The scars on my arm do not define who I am but, miles from where I came. It’s not a flattering image to think of the skeletons hanging in my closet. This baggage is just a highlight that will forever follow me, so let me dust off this cover letter.
When I was young I wanted to be a firefighter who rushed into burning buildings and saved someone with glory. When you turn ten you think you know everything that matters in the world. Until I buried my older brother who’s bashed open head was only held together by stitches and glue. This was my first run in with death and made me question life. I made my own will that year and wrote down everything I wanted those around me to know.
If you get beat enough you start to wonder what the difference is in hurting yourself. Without a really healthy relationship that was not covered by a front.. I spun my webs with whoever made me feel like I mattered the most. It irritates me to the core when people say I love you who I have not talked to in months. I feel expected to say it back but I prefer “Fuck you”. Still raised to be respectful I never could lift my tongue or tell anyone what I really thought.
Lets skip forward a handful of failed relationships and nearly a decade later. I took a cleaver to my ten-year old blood pythons head. He bit me for the first time since he was young.. It scared me so much I neglected him for two weeks. Then the temperature monitor on his heat lamp shorted out and burnt him covering his back in oozing blisters. Stuck in an Alaskan village there was not a vet I could take him too.. and I could not get a flight out for a month.
My dreams are still haunted by all of this and past relationships I could never figure out what went wrong. I never really honestly thought I was great at anything, I just had a lot of half way covered up pitfalls. I found a balance in my writing for my journal that has translated into “holeinthefabric”. I don’t want to be the guy who runs away or hides all his baggage so I am dusting off some skeletons. I am not looking for anything more than a way to spread my story and provide hope to those who feel lost or alone. My circle has always stayed the same size and all the people who I meet at some point just become part of my history and part of my legacy.
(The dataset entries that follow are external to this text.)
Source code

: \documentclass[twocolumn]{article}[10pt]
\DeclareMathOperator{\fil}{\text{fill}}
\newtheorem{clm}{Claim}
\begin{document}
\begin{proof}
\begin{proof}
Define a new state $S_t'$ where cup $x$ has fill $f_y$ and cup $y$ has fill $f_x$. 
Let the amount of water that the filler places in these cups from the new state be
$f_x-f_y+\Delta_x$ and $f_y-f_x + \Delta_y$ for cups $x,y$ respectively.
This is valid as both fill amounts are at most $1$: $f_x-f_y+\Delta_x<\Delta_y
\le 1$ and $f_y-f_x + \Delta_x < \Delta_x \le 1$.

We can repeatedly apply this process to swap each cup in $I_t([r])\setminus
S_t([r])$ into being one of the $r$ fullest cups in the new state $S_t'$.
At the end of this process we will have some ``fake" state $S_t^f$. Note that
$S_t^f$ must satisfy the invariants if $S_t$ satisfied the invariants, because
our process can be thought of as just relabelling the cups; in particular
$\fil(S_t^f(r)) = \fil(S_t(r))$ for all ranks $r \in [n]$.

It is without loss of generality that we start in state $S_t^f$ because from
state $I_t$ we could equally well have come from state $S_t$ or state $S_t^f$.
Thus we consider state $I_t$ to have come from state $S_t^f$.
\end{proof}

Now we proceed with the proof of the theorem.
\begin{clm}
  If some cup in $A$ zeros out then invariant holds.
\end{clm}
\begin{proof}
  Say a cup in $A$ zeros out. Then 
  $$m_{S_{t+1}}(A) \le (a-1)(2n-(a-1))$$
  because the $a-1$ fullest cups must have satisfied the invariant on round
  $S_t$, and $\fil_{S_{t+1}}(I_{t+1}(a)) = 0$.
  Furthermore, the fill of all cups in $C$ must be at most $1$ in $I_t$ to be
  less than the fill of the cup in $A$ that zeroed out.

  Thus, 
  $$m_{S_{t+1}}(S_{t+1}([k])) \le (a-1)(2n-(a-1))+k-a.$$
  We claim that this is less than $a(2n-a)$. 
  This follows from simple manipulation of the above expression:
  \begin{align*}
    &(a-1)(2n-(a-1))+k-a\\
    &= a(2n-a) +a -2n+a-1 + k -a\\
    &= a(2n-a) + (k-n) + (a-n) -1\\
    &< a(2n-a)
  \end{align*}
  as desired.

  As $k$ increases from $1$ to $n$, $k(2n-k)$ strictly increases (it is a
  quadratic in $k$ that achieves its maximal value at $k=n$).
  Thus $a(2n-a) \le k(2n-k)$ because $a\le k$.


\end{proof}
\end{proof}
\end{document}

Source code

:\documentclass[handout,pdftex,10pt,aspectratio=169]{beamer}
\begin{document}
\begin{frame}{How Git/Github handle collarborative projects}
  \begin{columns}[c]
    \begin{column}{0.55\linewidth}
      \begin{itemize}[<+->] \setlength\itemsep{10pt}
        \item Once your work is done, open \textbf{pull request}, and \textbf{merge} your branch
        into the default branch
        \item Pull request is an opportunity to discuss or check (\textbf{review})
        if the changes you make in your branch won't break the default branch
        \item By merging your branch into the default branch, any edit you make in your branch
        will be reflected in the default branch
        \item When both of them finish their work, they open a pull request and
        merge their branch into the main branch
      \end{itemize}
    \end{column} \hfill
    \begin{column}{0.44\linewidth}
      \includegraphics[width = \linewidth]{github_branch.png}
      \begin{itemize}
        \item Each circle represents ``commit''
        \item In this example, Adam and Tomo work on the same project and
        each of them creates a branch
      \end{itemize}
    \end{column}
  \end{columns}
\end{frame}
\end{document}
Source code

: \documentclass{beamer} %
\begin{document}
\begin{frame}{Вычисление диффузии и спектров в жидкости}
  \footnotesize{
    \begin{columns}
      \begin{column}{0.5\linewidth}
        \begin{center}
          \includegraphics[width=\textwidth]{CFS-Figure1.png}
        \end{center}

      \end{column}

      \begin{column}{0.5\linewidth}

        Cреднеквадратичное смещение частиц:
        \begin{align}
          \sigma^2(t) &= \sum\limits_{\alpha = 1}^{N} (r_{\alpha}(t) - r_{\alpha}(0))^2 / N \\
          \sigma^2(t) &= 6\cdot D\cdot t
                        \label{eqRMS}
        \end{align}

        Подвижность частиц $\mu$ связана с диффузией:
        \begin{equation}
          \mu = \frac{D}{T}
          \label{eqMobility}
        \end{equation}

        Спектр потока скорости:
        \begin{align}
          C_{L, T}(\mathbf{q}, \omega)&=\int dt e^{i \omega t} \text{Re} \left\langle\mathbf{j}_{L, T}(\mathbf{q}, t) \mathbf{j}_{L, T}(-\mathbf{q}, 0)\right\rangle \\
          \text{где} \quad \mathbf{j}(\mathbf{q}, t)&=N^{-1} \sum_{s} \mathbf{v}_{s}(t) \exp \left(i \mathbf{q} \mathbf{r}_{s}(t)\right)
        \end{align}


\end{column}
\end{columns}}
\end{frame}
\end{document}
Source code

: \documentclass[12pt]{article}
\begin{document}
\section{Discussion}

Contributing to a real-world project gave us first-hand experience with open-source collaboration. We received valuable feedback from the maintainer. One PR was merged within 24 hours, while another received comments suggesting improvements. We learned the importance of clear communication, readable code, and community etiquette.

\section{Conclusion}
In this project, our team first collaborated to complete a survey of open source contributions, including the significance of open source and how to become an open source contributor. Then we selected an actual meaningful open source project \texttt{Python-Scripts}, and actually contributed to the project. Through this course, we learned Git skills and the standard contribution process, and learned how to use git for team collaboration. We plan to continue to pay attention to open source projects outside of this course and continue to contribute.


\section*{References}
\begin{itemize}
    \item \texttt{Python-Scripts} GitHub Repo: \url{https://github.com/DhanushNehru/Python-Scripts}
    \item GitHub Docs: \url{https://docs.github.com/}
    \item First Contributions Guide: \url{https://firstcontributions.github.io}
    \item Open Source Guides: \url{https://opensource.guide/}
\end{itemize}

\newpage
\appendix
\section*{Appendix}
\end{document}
I hit a 100 followers last week and felt blessed that I had achieved my initial goal since I started writing . So thank you for following this crazy random white kid from Colorado with all of his poor grammar and obscure views. My future direction for “Holeinthefabric” is in the wind, but I wanted to present something that might inspire you even if you have given up on yourself.. I proudly present “Skeletons“.
LOVE LIFE, BREATH DEEP AND BEFORE YOU LET GO JUST KNOW YOUR NOT ALONE!